> _EXERCISE OBJECTIVE_
Report every line of the data where the string "Bitcoin" appears.

:: INPUT DATA ::

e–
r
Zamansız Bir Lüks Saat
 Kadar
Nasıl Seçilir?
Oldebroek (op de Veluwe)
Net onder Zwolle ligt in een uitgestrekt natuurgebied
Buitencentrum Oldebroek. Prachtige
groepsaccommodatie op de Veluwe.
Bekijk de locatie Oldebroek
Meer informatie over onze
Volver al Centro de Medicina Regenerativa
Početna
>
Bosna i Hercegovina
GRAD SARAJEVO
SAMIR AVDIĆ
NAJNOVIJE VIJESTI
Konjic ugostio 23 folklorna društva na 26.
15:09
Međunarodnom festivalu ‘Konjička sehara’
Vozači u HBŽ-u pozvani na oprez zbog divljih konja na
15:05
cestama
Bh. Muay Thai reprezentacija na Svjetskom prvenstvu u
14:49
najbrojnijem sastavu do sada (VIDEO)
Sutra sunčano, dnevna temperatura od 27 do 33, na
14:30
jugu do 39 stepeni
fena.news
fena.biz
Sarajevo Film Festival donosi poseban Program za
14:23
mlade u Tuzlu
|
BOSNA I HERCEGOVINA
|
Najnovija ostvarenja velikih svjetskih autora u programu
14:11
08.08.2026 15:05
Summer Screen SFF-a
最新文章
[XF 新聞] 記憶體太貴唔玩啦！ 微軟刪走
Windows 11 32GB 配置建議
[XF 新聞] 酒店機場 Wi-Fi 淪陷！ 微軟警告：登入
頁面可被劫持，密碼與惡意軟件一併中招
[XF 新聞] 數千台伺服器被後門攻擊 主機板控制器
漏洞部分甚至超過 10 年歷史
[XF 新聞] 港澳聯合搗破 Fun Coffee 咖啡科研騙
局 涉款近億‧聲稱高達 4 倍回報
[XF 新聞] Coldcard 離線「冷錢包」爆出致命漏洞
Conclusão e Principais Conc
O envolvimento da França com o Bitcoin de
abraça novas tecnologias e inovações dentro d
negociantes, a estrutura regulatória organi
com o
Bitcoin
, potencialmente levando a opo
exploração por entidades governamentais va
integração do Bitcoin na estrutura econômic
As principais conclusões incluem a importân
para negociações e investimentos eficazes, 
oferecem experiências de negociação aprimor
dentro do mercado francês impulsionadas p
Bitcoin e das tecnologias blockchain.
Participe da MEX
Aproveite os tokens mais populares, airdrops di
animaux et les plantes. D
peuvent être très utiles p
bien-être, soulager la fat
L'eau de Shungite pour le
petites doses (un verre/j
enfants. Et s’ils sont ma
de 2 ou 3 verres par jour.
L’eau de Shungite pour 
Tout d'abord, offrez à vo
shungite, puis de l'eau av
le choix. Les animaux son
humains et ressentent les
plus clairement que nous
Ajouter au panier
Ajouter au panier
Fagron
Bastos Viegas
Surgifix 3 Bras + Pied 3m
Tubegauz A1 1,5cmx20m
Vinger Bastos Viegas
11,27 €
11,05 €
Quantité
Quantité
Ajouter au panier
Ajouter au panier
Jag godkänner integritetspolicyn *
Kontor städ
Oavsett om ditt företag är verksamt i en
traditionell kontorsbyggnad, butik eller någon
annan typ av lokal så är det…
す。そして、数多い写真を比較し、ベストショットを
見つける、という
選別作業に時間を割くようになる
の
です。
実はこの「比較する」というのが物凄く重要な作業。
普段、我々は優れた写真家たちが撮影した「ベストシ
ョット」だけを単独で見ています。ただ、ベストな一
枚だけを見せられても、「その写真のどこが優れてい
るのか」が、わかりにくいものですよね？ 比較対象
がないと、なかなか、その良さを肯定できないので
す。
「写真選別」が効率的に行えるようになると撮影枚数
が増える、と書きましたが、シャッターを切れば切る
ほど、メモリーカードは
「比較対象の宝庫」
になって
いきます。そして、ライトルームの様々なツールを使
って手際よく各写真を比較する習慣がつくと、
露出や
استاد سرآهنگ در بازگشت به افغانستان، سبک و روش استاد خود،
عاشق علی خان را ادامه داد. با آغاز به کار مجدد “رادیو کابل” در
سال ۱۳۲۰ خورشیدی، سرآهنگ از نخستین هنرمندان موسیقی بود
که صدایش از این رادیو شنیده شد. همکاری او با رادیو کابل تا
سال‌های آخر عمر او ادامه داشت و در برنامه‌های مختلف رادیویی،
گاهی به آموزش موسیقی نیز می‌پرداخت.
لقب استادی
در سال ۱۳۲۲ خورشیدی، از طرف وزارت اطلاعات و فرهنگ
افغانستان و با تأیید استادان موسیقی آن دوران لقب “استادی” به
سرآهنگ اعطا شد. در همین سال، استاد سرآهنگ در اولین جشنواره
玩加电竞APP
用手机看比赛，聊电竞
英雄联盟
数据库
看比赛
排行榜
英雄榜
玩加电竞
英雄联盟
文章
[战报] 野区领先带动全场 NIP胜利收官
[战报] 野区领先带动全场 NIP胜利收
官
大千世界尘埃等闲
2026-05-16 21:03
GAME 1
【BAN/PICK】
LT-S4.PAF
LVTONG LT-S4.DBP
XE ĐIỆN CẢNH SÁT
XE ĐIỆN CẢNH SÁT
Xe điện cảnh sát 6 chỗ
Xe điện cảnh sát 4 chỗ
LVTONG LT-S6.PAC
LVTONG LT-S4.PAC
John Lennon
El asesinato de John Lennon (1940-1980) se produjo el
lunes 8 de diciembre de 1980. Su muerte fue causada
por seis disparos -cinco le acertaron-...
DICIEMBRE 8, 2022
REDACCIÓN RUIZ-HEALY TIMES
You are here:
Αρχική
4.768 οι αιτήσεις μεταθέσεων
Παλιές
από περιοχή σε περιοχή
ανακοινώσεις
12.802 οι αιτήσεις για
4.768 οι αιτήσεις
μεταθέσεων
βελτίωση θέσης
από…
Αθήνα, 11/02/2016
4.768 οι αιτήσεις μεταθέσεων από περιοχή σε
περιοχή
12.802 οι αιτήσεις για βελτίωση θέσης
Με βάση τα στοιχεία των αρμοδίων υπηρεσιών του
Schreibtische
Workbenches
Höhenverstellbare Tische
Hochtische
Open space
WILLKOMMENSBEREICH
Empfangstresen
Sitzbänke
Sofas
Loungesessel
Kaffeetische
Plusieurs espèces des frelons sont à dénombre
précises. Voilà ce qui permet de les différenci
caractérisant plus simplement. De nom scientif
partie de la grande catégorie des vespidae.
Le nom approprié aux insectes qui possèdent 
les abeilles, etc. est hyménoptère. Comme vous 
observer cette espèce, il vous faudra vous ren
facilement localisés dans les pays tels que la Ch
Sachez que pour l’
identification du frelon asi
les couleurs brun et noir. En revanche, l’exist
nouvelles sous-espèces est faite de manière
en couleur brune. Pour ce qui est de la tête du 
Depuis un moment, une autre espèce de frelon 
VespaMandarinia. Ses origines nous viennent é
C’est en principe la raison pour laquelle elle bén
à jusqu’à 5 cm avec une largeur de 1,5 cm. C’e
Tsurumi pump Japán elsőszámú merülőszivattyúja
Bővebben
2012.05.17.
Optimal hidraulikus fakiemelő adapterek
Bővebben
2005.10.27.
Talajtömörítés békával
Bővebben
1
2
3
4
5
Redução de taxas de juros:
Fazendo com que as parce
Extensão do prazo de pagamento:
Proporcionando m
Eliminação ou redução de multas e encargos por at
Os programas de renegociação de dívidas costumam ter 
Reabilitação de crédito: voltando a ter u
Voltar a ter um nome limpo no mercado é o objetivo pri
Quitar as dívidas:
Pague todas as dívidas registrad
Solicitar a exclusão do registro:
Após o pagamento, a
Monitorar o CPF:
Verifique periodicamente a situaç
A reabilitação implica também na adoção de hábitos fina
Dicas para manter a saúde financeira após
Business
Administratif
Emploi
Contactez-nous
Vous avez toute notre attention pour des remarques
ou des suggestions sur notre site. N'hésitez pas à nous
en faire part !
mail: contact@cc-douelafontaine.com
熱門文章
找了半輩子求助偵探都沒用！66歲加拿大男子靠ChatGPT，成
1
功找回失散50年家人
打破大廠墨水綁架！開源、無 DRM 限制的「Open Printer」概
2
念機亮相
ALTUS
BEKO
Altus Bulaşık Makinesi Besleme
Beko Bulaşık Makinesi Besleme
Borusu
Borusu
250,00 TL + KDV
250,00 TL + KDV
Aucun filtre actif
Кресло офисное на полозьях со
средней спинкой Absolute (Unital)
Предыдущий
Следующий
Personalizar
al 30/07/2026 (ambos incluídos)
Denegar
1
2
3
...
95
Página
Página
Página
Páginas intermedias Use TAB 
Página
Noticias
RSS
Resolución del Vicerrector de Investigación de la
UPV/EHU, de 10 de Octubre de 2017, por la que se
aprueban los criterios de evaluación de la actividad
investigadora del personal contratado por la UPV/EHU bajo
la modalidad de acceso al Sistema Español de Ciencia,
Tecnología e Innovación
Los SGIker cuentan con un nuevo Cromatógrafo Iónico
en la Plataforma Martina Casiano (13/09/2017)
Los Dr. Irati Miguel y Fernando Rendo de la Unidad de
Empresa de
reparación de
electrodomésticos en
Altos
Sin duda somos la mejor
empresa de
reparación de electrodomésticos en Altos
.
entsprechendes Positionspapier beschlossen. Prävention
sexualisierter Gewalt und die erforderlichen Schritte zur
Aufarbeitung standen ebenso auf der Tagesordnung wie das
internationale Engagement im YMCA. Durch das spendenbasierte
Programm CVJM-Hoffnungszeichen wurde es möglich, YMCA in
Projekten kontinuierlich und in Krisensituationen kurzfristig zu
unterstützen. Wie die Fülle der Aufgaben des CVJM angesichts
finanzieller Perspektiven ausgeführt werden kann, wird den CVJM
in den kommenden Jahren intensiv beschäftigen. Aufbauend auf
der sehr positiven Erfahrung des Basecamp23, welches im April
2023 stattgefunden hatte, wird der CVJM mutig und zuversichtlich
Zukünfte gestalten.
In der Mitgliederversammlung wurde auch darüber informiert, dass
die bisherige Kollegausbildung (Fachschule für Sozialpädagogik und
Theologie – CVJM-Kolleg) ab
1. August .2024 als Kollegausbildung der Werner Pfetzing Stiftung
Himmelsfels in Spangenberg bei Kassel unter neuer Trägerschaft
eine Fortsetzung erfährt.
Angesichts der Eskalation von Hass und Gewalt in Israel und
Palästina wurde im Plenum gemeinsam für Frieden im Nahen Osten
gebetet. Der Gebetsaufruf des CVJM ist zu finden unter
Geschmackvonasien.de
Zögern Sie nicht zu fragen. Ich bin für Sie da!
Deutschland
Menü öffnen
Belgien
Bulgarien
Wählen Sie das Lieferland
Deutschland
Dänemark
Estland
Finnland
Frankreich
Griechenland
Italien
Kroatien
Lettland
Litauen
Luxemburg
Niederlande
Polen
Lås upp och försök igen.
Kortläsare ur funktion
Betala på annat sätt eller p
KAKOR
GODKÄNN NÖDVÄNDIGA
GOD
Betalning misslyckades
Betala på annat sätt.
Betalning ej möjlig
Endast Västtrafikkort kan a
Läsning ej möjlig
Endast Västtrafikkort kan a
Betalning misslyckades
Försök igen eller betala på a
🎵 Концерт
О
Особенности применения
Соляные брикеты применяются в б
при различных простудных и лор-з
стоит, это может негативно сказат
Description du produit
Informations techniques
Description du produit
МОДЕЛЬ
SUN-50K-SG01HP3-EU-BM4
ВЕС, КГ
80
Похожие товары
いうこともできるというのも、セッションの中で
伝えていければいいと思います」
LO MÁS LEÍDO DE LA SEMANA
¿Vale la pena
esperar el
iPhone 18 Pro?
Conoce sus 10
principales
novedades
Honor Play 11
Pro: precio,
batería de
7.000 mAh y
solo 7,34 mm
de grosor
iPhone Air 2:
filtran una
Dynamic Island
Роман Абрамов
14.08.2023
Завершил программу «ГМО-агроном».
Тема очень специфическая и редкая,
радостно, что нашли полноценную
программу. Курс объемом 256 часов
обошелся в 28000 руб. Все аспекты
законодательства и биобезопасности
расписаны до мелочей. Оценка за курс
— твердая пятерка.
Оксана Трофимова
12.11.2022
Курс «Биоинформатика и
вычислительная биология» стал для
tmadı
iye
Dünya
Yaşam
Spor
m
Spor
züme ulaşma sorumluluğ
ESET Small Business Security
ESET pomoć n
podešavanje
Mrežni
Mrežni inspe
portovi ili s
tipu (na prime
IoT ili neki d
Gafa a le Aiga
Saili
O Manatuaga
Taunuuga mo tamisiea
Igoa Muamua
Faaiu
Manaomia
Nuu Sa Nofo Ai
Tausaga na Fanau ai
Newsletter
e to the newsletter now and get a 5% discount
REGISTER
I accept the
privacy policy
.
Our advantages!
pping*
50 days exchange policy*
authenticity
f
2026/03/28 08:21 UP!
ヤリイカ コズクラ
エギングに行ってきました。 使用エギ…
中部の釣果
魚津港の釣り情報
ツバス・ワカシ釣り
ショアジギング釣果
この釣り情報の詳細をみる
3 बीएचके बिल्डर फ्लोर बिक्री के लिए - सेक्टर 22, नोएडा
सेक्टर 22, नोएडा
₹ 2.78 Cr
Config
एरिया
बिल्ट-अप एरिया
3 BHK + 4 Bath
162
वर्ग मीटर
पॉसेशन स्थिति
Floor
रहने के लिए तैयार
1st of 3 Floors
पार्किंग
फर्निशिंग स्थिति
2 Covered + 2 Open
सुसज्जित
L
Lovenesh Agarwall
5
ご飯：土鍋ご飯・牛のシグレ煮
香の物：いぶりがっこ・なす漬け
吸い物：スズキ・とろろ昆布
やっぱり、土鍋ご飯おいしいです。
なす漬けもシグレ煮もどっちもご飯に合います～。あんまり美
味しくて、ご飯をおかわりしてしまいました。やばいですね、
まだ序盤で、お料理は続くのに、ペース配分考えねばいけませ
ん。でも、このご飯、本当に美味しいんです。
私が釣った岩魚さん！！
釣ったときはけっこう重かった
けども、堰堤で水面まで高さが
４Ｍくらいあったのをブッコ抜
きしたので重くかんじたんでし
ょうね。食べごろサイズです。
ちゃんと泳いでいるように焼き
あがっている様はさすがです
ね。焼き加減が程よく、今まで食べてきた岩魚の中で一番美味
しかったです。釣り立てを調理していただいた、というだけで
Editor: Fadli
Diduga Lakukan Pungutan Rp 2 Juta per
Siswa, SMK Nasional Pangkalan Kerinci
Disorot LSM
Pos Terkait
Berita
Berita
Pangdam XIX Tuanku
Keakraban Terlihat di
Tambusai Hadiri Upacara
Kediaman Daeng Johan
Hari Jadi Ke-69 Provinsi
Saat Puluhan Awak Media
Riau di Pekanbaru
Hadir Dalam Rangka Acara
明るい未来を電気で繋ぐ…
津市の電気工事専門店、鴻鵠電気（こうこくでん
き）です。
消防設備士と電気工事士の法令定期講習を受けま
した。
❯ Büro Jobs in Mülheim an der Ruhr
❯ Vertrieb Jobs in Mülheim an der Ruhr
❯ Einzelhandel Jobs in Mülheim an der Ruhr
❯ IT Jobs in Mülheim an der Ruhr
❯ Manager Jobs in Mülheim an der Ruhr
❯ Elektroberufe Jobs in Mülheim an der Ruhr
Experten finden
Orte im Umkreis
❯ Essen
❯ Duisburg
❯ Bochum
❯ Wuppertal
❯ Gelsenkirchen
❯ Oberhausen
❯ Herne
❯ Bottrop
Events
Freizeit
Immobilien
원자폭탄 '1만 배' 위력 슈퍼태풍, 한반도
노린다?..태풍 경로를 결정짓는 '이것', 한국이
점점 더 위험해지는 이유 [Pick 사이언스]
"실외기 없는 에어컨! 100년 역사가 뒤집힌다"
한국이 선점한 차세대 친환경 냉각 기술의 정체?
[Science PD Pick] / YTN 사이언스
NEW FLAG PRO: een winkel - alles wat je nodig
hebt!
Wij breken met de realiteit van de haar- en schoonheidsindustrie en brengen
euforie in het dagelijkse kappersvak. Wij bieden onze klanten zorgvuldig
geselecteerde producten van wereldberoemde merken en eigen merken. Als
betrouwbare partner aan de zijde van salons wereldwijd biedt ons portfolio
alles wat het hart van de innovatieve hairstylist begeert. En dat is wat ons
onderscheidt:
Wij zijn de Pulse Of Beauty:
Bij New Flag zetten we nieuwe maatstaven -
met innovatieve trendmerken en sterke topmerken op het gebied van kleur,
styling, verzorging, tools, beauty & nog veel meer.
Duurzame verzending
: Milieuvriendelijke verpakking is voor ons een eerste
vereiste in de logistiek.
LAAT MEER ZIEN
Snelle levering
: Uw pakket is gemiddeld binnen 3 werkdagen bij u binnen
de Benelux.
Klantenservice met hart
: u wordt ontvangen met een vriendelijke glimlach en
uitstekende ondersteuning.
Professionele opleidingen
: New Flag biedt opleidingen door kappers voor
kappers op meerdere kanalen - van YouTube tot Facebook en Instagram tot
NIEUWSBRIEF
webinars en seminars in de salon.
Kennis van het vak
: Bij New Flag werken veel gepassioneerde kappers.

:::

> _RESPONSE AREA_
O envolvimento da França com o Bitcoin de
Bitcoin
integração do Bitcoin na estrutura econômic
Bitcoin e das tecnologias blockchain.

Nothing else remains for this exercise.